- Melinda Gates told Financial Times editor Roula Khalaf that wealthier countries should stop "hoarding" Covid-19 vaccines.
- She predicts the US may begin donating its supply.
- Her interview during Financial Time's Global Boardroom event was pre-recorded before her divorce from Bill Gates was announced.
- For more stories visit Business Insider.
Wealthier countries should stop "hoarding" Covid-19 vaccines, Melinda Gates said in a pre-recorded interview with Financial Times editor Roula Khalaf during the publication's Global Boardroom event.
According to Gates, countries should vaccinate their population "up to a point," and then send both money and extra supplies out to countries in need, especially as some low-income nations "can't even vaccinate their healthcare workers."
"You don't need to vaccinate all the way down, say, to your teen population … before you send out vaccine doses to Covax," Gates said. Covax is the World Health Organization's campaign that was created to increase "equitable access" to the Covid-19 vaccines.
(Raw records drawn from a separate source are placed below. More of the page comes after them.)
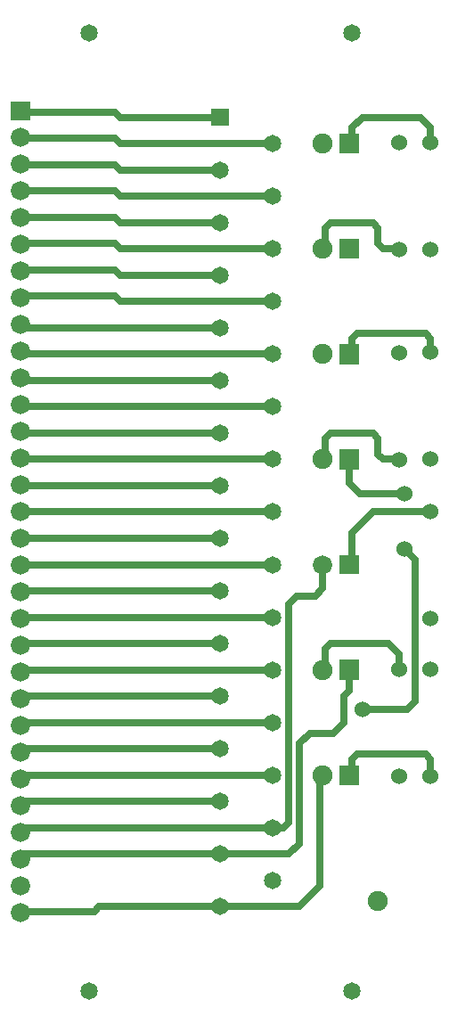
<source format=gbl>
G04 start of page 3 for group 1 idx 1 *
G04 Title: 01.002.00.01.01.pcb, solder *
G04 Creator: pcb 4.2.0 *
G04 CreationDate: Sat Aug 10 16:27:16 2019 UTC *
G04 For: bert *
G04 Format: Gerber/RS-274X *
G04 PCB-Dimensions (mil): 1968.50 3937.01 *
G04 PCB-Coordinate-Origin: lower left *
%MOIN*%
%FSLAX25Y25*%
%LNGBL*%
%ADD32C,0.1260*%
%ADD31C,0.0420*%
%ADD30C,0.0460*%
%ADD29C,0.0400*%
%ADD28C,0.0350*%
%ADD27C,0.0720*%
%ADD26C,0.0650*%
%ADD25C,0.0750*%
%ADD24C,0.0001*%
%ADD23C,0.0600*%
%ADD22C,0.0250*%
G54D22*X110235Y236221D02*X16378D01*
X90551Y226378D02*X16221D01*
X110235Y216536D02*X16063D01*
X90551Y206693D02*X15906D01*
X16378Y236221D02*X15748Y236851D01*
X16221Y226378D02*X15748Y226851D01*
X16063Y216536D02*X15748Y216851D01*
X15906Y206693D02*X15748Y206851D01*
X110235Y196851D02*X15748D01*
X90551Y187008D02*X15905D01*
X110235Y177166D02*X16063D01*
X90551Y167323D02*X16220D01*
X110235Y157481D02*X16378D01*
X15905Y187008D02*X15748Y186851D01*
X16063Y177166D02*X15748Y176851D01*
X16220Y167323D02*X15748Y166851D01*
X16378Y157481D02*X15748Y156851D01*
X90551Y147638D02*X15748D01*
X17717Y137796D02*X15748Y135827D01*
X17717Y127953D02*X15748Y125985D01*
X17717Y118111D02*X15748Y116142D01*
X17717Y108268D02*X15748Y106300D01*
X110236Y137796D02*X17717D01*
X90551Y127953D02*X17717D01*
X110236Y118111D02*X17717D01*
X90551Y108268D02*X17717D01*
X110236Y98426D02*X17717D01*
X90551Y88583D02*X17717D01*
Y68898D02*X116142D01*
X120079Y72835D01*
X17717Y78741D02*X114173D01*
X116142Y80709D01*
X17717Y98426D02*X15748Y96457D01*
X45276Y49213D02*X43307Y47244D01*
X15748D01*
X17717Y88583D02*X15748Y86615D01*
X17717Y78741D02*X15748Y76772D01*
X17717Y68898D02*X15748Y66930D01*
X45276Y49213D02*X120079D01*
X127953Y57087D01*
Y98426D01*
X120079Y72835D02*Y110237D01*
X124016Y114174D01*
X116142Y80709D02*Y162402D01*
X119094Y165355D01*
X125984D01*
X90551Y344488D02*X53150D01*
X110235Y334646D02*X53150D01*
X90551Y324803D02*X53150D01*
X110235Y314961D02*X53150D01*
X110235Y295276D02*X53150D01*
X53150Y314961D02*X51181Y316930D01*
X90551Y305118D02*X53150D01*
X51181Y307087D01*
X53150Y295276D02*X51181Y297244D01*
X53150Y344488D02*X51181Y346457D01*
X16142D01*
X15748Y346851D01*
X53150Y334646D02*X51181Y336615D01*
X15984D01*
X15748Y336851D01*
X53150Y324803D02*X51181Y326772D01*
X15827D01*
X51181Y316930D02*X15827D01*
X15748Y316851D01*
X51181Y307087D02*X15984D01*
X15748Y306851D01*
X15827Y326772D02*X15748Y326851D01*
X51181Y297244D02*X16142D01*
X51181Y287402D02*X16299D01*
X15748Y286851D01*
X51181Y277559D02*X16457D01*
X15748Y276851D01*
X16142Y297244D02*X15748Y296851D01*
X90551Y285433D02*X53150D01*
X51181Y287402D01*
X53150Y275591D02*X51181Y277559D01*
X110235Y275591D02*X53150D01*
X90551Y265748D02*X16851D01*
X110235Y255906D02*X16693D01*
X16851Y265748D02*X15748Y266851D01*
X16693Y255906D02*X15748Y256851D01*
X90551Y246063D02*X16536D01*
X15748Y246851D01*
X169291Y334646D02*Y340552D01*
X165354Y344489D01*
X143701D01*
X139764Y340552D01*
Y334646D01*
X157480Y295276D02*X151575D01*
X149606Y297244D01*
Y303150D01*
X147638Y305119D01*
X131890D01*
X129921Y303150D01*
Y295276D01*
X169291Y255906D02*Y261811D01*
X167323Y263780D01*
X141732D01*
X139764Y261811D01*
Y255906D01*
X157480Y216536D02*X151575D01*
X149606Y218504D01*
Y224410D01*
X147638Y226378D02*X131890D01*
X129921Y224410D01*
Y216536D01*
X138780Y207678D02*Y216536D01*
X169291Y196851D02*X147638D01*
X139764Y188977D01*
Y177166D01*
X163386Y179134D02*X159449Y183071D01*
Y203741D02*X142717D01*
X138780Y207678D01*
X149606Y224410D02*X147638Y226378D01*
X169291Y98426D02*Y104331D01*
X167323Y106300D01*
X141732D01*
X139764Y104331D02*Y98426D01*
X141732Y106300D02*X139764Y104331D01*
X124016Y114174D02*X132874D01*
X136811Y118111D01*
X157480Y138111D02*Y143701D01*
X153543Y147638D01*
X131890D01*
X129921Y145670D01*
Y137796D01*
X125984Y165355D02*X128937Y168307D01*
Y177166D01*
X136811Y118111D02*Y127953D01*
X138780Y129922D01*
X143701Y123032D02*X160433D01*
X163386Y125985D01*
Y179134D01*
X138780Y129922D02*Y137796D01*
G54D23*X157480Y334961D03*
G54D24*G36*
X135108Y338396D02*Y330896D01*
X142608D01*
Y338396D01*
X135108D01*
G37*
G54D25*X128858Y334646D03*
G54D24*G36*
X135108Y299026D02*Y291526D01*
X142608D01*
Y299026D01*
X135108D01*
G37*
G54D25*X128858Y295276D03*
G54D23*X169291Y294961D03*
Y334961D03*
X157480Y294961D03*
Y256221D03*
Y216221D03*
G54D26*X139764Y375985D03*
G54D24*G36*
X135108Y259656D02*Y252156D01*
X142608D01*
Y259656D01*
X135108D01*
G37*
G54D25*X128858Y255906D03*
G54D26*X41339Y375985D03*
G54D24*G36*
X12148Y350451D02*Y343251D01*
X19348D01*
Y350451D01*
X12148D01*
G37*
G54D27*X15748Y336851D03*
Y326851D03*
Y316851D03*
Y306851D03*
Y296851D03*
Y286851D03*
Y276851D03*
Y266851D03*
Y256851D03*
Y246851D03*
Y236851D03*
Y226851D03*
Y216851D03*
G54D23*X169291Y157166D03*
Y138111D03*
X157480D03*
X169291Y197166D03*
Y216536D03*
Y256536D03*
G54D24*G36*
X135258Y180766D02*Y173566D01*
X142458D01*
Y180766D01*
X135258D01*
G37*
G54D27*X128858Y177166D03*
G54D24*G36*
X135108Y220286D02*Y212786D01*
X142608D01*
Y220286D01*
X135108D01*
G37*
G54D25*X128858Y216536D03*
G54D23*X169291Y98111D03*
X157480D03*
G54D24*G36*
X135108Y102176D02*Y94676D01*
X142608D01*
Y102176D01*
X135108D01*
G37*
G54D25*X128858Y98426D03*
G54D24*G36*
X135108Y141546D02*Y134046D01*
X142608D01*
Y141546D01*
X135108D01*
G37*
G54D25*X149606Y51181D03*
X128858Y137796D03*
G54D24*G36*
X87301Y347738D02*Y341238D01*
X93801D01*
Y347738D01*
X87301D01*
G37*
G54D26*X110235Y334646D03*
X90551Y324803D03*
Y305118D03*
Y285433D03*
X110235Y314961D03*
Y295276D03*
Y275591D03*
Y255906D03*
Y236221D03*
Y216536D03*
X90551Y265748D03*
Y246063D03*
Y226378D03*
X110235Y196851D03*
Y177166D03*
Y157481D03*
Y137796D03*
X90551Y206693D03*
Y187008D03*
Y167323D03*
Y147638D03*
Y127953D03*
Y108268D03*
Y88583D03*
Y68898D03*
X110235Y118111D03*
Y98426D03*
Y78741D03*
Y59056D03*
X41339Y17717D03*
X139764D03*
X90551Y49213D03*
G54D27*X15748Y206851D03*
Y196851D03*
Y186851D03*
Y176851D03*
Y166851D03*
Y156851D03*
Y146851D03*
Y136851D03*
Y126851D03*
Y116851D03*
Y106851D03*
Y96851D03*
Y86851D03*
Y76851D03*
Y66851D03*
Y56851D03*
Y46851D03*
G54D23*X143701Y123032D03*
X159449Y183071D03*
Y203741D03*
G54D28*G54D29*G54D30*G54D29*G54D30*G54D29*G54D31*G54D29*G54D31*G54D30*G54D29*G54D30*G54D29*G54D32*G54D29*G54D32*G54D31*M02*

</source>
Currently, almost 32% of the US is fully vaccinated, while a little over 44% have received at least one shot, according to data from the CDC. Almost 41% of the US population at or older than 18-years-old is fully vaccinated.
Now, figures like President Joe Biden are under pressure to donate vaccine doses to India, which is currently seeing overrun hospitals and record-setting Covid-19 cases. About 9.4% of India's population is vaccinated, while only 2.1% are fully inoculated. Adults in India are currently eligible for the vaccine, but many states don't have enough doses to meet these demands, according to a report from BBC.
Now, Gates predicts the US could begin donating vaccines.
"I think the US government is looking at their supply of vaccines and deciding, okay how much of it should we do through Covax, how much should we do bilaterally," Gates said. "I think you're going to start to see some movement there."
Gates acknowledges that this "vaccine hoarding" in part comes from manufacturing issues like the location of the manufacturer, bottlenecks, and lack of materials. To combat this issue, Gates says vaccine production should take place in more locations around the world.
Her interview with the Financial Times was recorded before Melinda and Bill Gates announced their divorce after 27 years of marriage. However, the now-former couple will still continue their work with the philanthropic Bill and Melinda Gates Foundation, which has donated almost $250 million towards Covid-19-response efforts.
Bill Gates - who has been accused of withholding vaccine formulas - previously said that complications with increased vaccine production could be attributed to difficulties related to creating vaccines in untested facilities (more so than issues with intellectual property laws that could be preventing vaccine formulas from being shared).
"There are only so many vaccine factories in the world, and people are very serious about the safety of vaccines," Gates said in an interview with SkyNews. "The thing that's holding things back in this case isn't intellectual property. It's not like there's some idle vaccine factory with regulatory approval that makes magically safe vaccines. You've gotta do the trials on these things. And every manufacturing process has to be looked at in a very careful way."